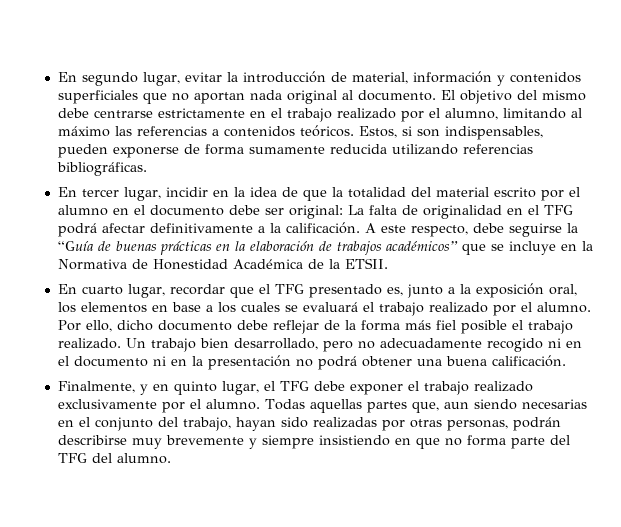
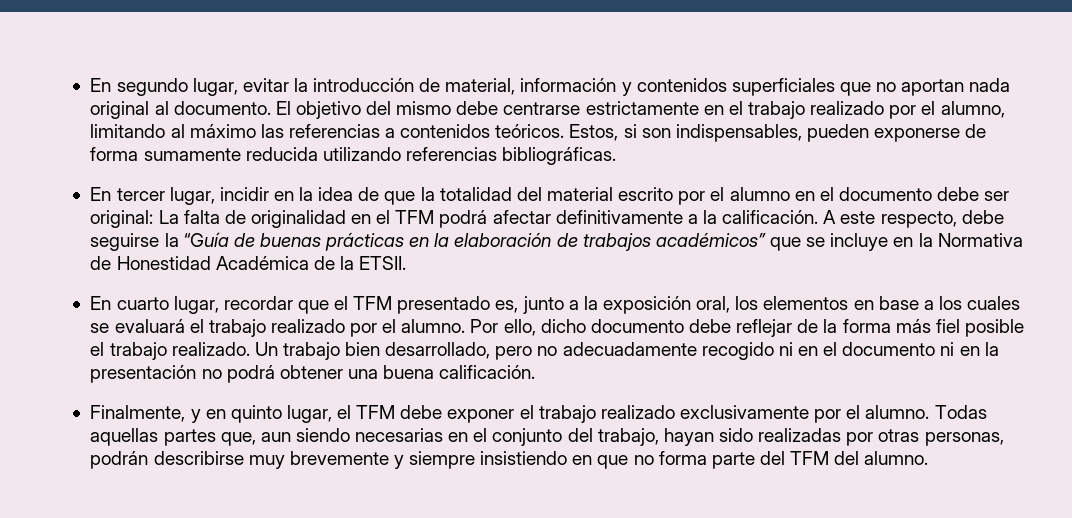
[544,205,574,215] TFG -> [395,210,435,224] TFM
[275,284,305,294] TFG -> [353,296,393,310] TFM
[280,381,310,391] TFG -> [356,405,396,419] TFM
[58,453,88,463] TFG -> [790,451,830,465] TFM

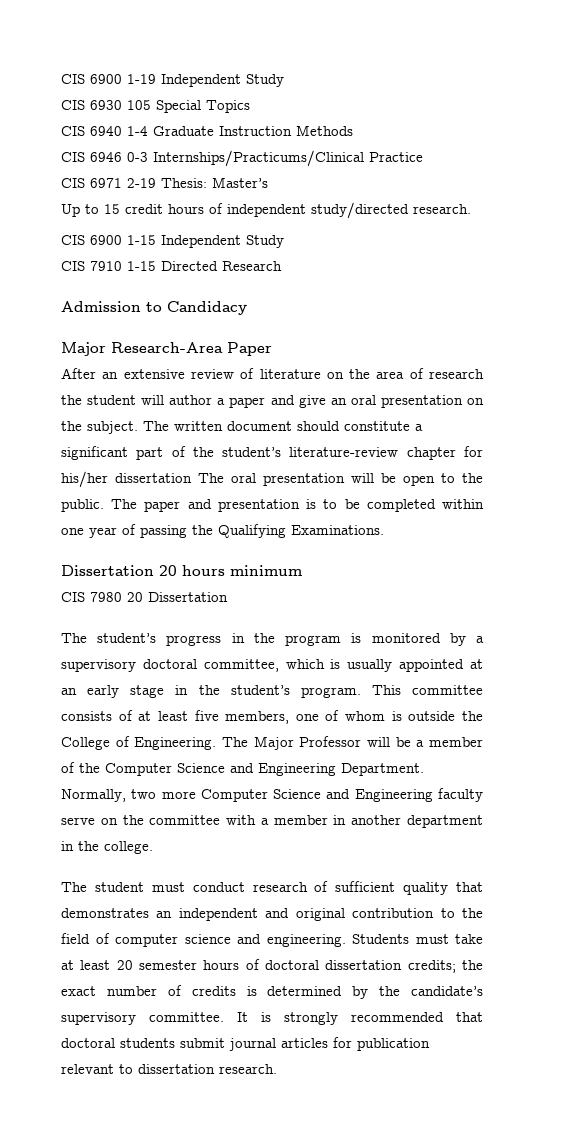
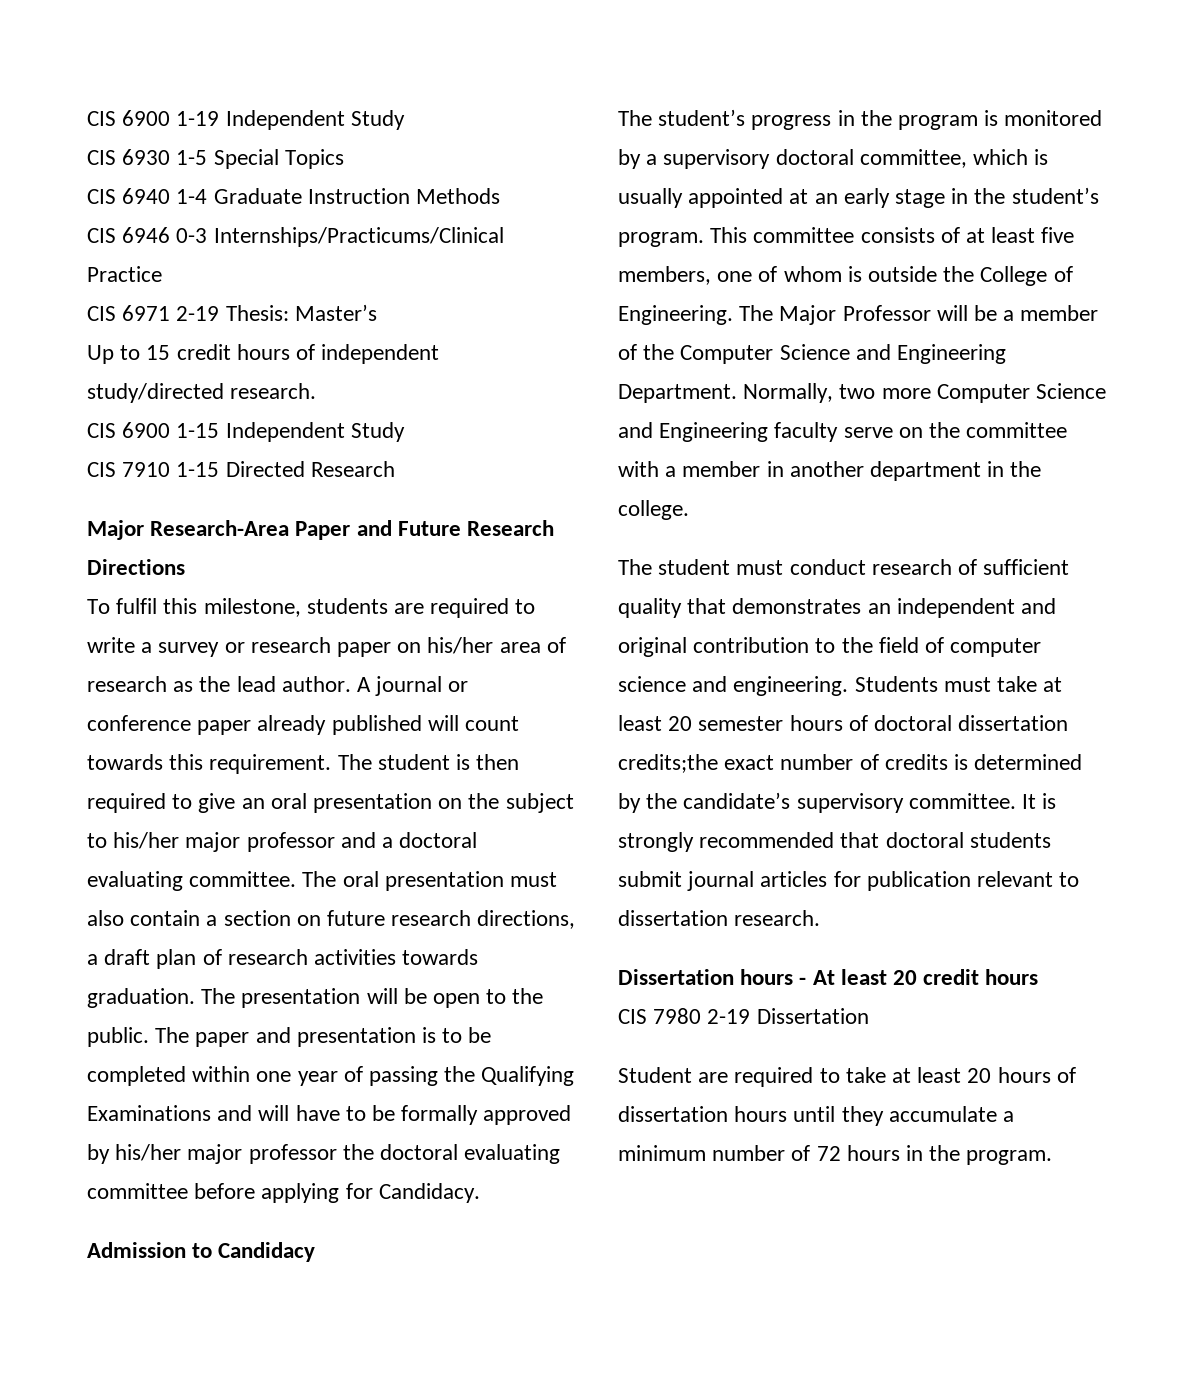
[127,100,151,110] 105 -> [176,150,208,165] 1-5
[61,301,247,315] // Admission to Candidacy -> (395, 469) none
[61,368,485,379] [61,395,295,408] // After an extensive review of literature on the area of research the student will author a paper and -> [356,520,555,536] [87,559,185,575] [87,598,536,618] [87,637,566,657] [87,676,469,696] [87,715,520,735] [87,754,520,774] [87,793,193,813] and Future Research Directions // To fulfil this milestone, students are required to write a survey or research paper on his/her area of research as the lead author. A journal or conference paper already published will count towards this requirement. The student is then required to
[87,421,423,434] [61,446,483,460] [61,471,256,488] subject. The written document should constitute a significant part of the student’s literature-review chapter for his/her dissertation The oral -> [505,793,574,813] [87,832,478,852] [87,871,558,891] [87,910,576,929] [87,949,479,969] [87,988,236,1008] subject to his/her major professor and a doctoral evaluating committee. The oral presentation must also contain a section on future research directions, a draft plan of research activities towards graduation. The
[291,525,384,535] [61,565,302,576] [61,592,228,602] Examinations. // Dissertation 20 hours minimum // CIS 7980 20 Dissertation -> [87,1105,572,1125] [87,1144,561,1164] [87,1183,480,1203] [87,1242,316,1262] Examinations and will have to be formally approved by his/her major professor the doctoral evaluating committee before applying for Candidacy. // Admission to Candidacy
[407,960,483,973] credits; the -> [618,754,718,773] credits;the
(277, 1069) none -> [618,969,1039,985] [618,1008,869,1024] [618,1067,1076,1087] [618,1106,1015,1126] [618,1145,1053,1165] // Dissertation hours - At least 20 credit hours // CIS 7980 2-19 Dissertation // Student are required to take at least 20 hours of dissertation hours until they accumulate a minimum number of 72 hours in the program.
........
Exercise details
Every entry above is to be copied verbatim, with the pictures removed.

Written response
[544,205,574,215] TFG -> [395,210,435,224] TFM
[275,284,305,294] TFG -> [353,296,393,310] TFM
[280,381,310,391] TFG -> [356,405,396,419] TFM
[58,453,88,463] TFG -> [790,451,830,465] TFM

[127,100,151,110] 105 -> [176,150,208,165] 1-5
[61,301,247,315] // Admission to Candidacy -> (395, 469) none
[61,368,485,379] [61,395,295,408] // After an extensive review of literature on the area of research the student will author a paper and -> [356,520,555,536] [87,559,185,575] [87,598,536,618] [87,637,566,657] [87,676,469,696] [87,715,520,735] [87,754,520,774] [87,793,193,813] and Future Research Directions // To fulfil this milestone, students are required to write a survey or research paper on his/her area of research as the lead author. A journal or conference paper already published will count towards this requirement. The student is then required to
[87,421,423,434] [61,446,483,460] [61,471,256,488] subject. The written document should constitute a significant part of the student’s literature-review chapter for his/her dissertation The oral -> [505,793,574,813] [87,832,478,852] [87,871,558,891] [87,910,576,929] [87,949,479,969] [87,988,236,1008] subject to his/her major professor and a doctoral evaluating committee. The oral presentation must also contain a section on future research directions, a draft plan of research activities towards graduation. The
[291,525,384,535] [61,565,302,576] [61,592,228,602] Examinations. // Dissertation 20 hours minimum // CIS 7980 20 Dissertation -> [87,1105,572,1125] [87,1144,561,1164] [87,1183,480,1203] [87,1242,316,1262] Examinations and will have to be formally approved by his/her major professor the doctoral evaluating committee before applying for Candidacy. // Admission to Candidacy
[407,960,483,973] credits; the -> [618,754,718,773] credits;the
(277, 1069) none -> [618,969,1039,985] [618,1008,869,1024] [618,1067,1076,1087] [618,1106,1015,1126] [618,1145,1053,1165] // Dissertation hours - At least 20 credit hours // CIS 7980 2-19 Dissertation // Student are required to take at least 20 hours of dissertation hours until they accumulate a minimum number of 72 hours in the program.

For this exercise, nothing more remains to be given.